TTK protein expression associates with breast cancer survival. The overall survival of patients in a large cohort of breast cancer patients (n=409) was stratified according to TTK staining by immunohistochemistry(scores 0–3). Kaplan–Meier survival curves are shown for all patients (a) with four TTK staining (categories 0–3) and (b) two categories (0–2 vs 3). Log-rank test and P-value were used for survival curves. (c) The distribution of high TTK staining (category 3) across histological subgroups and mitotic indices. Data show the mitotic index (median+range) measured as the number of mitotic cells in 10 high-power fields (hpf).

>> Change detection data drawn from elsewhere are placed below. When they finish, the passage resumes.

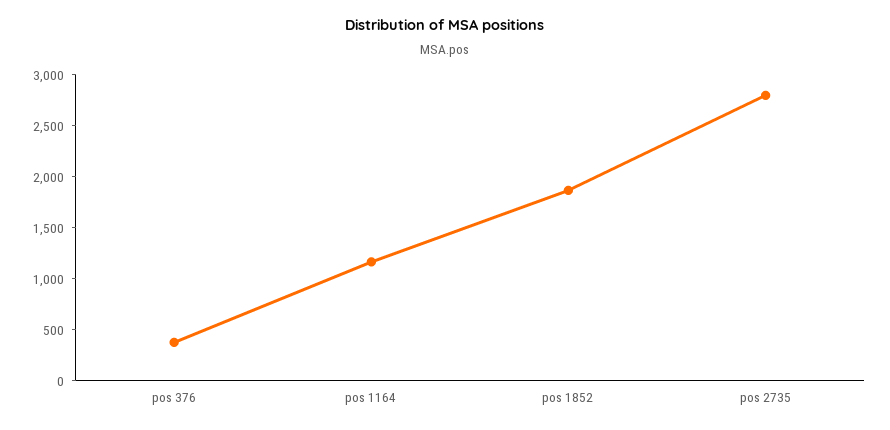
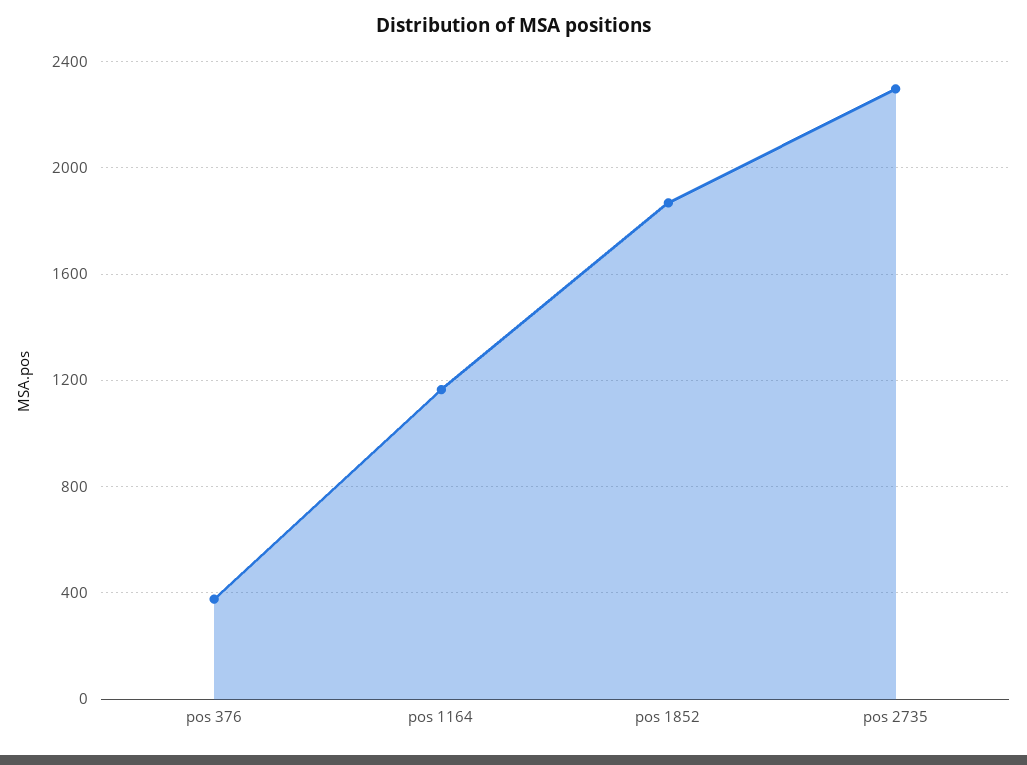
  {
    "pos 376": 400,
    "pos 1164": 1150,
    "pos 1852": 1850,
-   "pos 2735": 2800
+   "pos 2735": 2300
  }

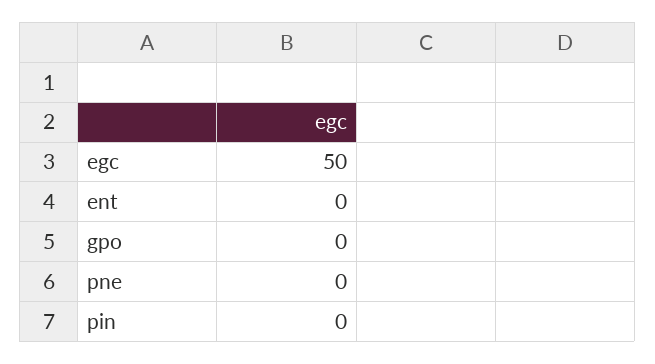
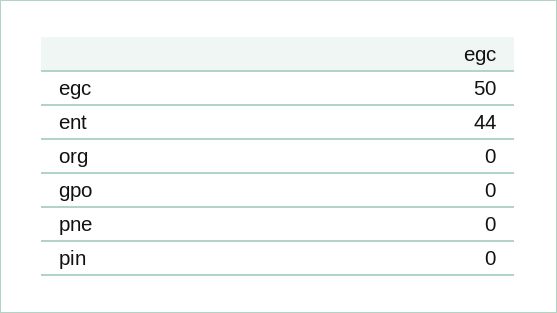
  {
    "egc": 50,
-   "ent": 0,
+   "ent": 44,
    "gpo": 0,
    "pne": 0,
-   "pin": 0
+   "pin": 0,
+   "org": 0
  }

The number of tumors with high TTK staining to the total number of tumors in the cohort is shown on the right. High TTK expression distributed across subtypes and did not associate with mitotic index.

Figure 7

TTK associates with aggressive subtypes and is a therapeutic target. (a) Kaplan–Meier survival curves are shown for Grade 3 tumors, lymph node-positive patients (LN⁺) and LN⁺ patients with grade 3 tumors. Log-rank Test and P-value were used for these survival curves. For patients with TNBC and HER2, survival was statistically significant using the Gehan–Breslow–Wilcoxon test (P-values marked by two asterisks), which gives more weight to deaths at early time points. The poorer survival of patients with high Ki67 tumors and high TTK staining was a trend, but it did not reach significance. Survival curves and statistical analyses were performed using GraphPad Prism. (b) TNBC and non-TNBC cell lines were treated for 6 days with the specified concentrations of docetaxel (doc) alone, TTK inhibitor (TTKi) alone or the combinations. The survival of cells was measured using the MTS/MTA assay, as described in Methods. ***P<0.001 comparing the combination with single agents and with non-TNBC cell lines from two-way ANOVA in GraphPad Prism. (c) MDA-MB-231 cells were treated with docetaxel or TTKi alone or in combination and collected at 96 h to perform apoptosis assays by flow cytometry. Early apoptotic cells were defined as annexin V+/7-AAD−. **P<0.01 and ***P<0.001 comparing treatments using one-way ANOVA in GraphPad Prism.